Williams D M, Grubbs B G, Schachter J, Magee D M
Division of Infectious Diseases, The Audie L. Murphy Veteran's Administration Hospital, San Antonio, Texas.
Infect Immun. 1993 Aug;61(8):3556-8. doi: 10.1128/iai.61.8.3556-3558.1993.

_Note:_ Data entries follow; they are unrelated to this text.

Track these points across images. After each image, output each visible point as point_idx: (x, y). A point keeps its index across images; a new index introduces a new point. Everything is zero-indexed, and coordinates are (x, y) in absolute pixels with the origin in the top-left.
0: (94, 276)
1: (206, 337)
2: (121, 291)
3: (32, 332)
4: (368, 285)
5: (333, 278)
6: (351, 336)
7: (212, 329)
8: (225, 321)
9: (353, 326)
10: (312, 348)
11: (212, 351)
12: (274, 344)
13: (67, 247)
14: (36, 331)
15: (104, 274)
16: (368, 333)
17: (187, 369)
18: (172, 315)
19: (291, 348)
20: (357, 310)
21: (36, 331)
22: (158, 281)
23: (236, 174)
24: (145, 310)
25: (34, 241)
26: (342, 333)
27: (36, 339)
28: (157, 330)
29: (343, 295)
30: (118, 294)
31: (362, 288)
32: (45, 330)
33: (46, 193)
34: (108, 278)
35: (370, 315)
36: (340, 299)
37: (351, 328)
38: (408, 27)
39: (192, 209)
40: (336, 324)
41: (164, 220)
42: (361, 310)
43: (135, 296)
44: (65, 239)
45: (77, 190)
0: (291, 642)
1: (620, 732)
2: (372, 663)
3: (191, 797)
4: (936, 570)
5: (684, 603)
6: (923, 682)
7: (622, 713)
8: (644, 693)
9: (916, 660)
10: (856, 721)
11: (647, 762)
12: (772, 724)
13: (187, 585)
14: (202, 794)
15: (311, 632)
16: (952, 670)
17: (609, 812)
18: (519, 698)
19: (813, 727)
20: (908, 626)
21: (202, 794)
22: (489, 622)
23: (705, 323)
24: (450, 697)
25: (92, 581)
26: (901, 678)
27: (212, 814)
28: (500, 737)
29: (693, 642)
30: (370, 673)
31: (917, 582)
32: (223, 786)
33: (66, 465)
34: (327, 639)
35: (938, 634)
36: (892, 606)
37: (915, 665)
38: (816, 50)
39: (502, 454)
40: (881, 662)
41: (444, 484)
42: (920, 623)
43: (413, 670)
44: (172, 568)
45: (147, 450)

Host defense against murine Chlamydia trachomatis (mouse pneumonitis agent [MoPn]) in a murine model was investigated. Gamma interferon (IFN-gamma) was produced in the lungs by both MoPn-susceptible nude athymic (nu/nu) and MoPn-resistant heterozygous (nu/+) mice. In vivo depletion of IFN-gamma in nu/nu mice led to exacerbation of infection. Fluorescence-activated cell sorter analysis disclosed induction of GL3 antibody-positive cells (putatively gamma/delta+ T cells) in nu/nu mouse lung during infection with MoPn. Treatment of nu/nu mice in vivo with antibody to NK cells (anti-asialo GM1 antibody) or to gamma/delta cells (UC7-13D5) did not significantly decrease IFN-gamma production in the lung. However, treatment of severe combined immunodeficiency mice (which lack gamma/delta cells) with antibody to NK cells significantly reduced lung IFN-gamma levels.
研究了小鼠模型中宿主对鼠沙眼衣原体(小鼠肺炎病原体[MoPn])的防御机制。易感染MoPn的裸无胸腺(nu/nu)小鼠和抗MoPn的杂合(nu/+)小鼠的肺部均产生了γ干扰素(IFN-γ)。在nu/nu小鼠体内消耗IFN-γ会导致感染加剧。荧光激活细胞分选分析显示,在感染MoPn期间,nu/nu小鼠肺中诱导了GL3抗体阳性细胞(推测为γ/δ+T细胞)。用抗NK细胞抗体(抗去唾液酸GM1抗体)或抗γ/δ细胞抗体(UC7-13D5)对nu/nu小鼠进行体内治疗,并未显著降低肺中IFN-γ的产生。然而,用抗NK细胞抗体治疗严重联合免疫缺陷小鼠(缺乏γ/δ细胞)可显著降低肺中IFN-γ水平。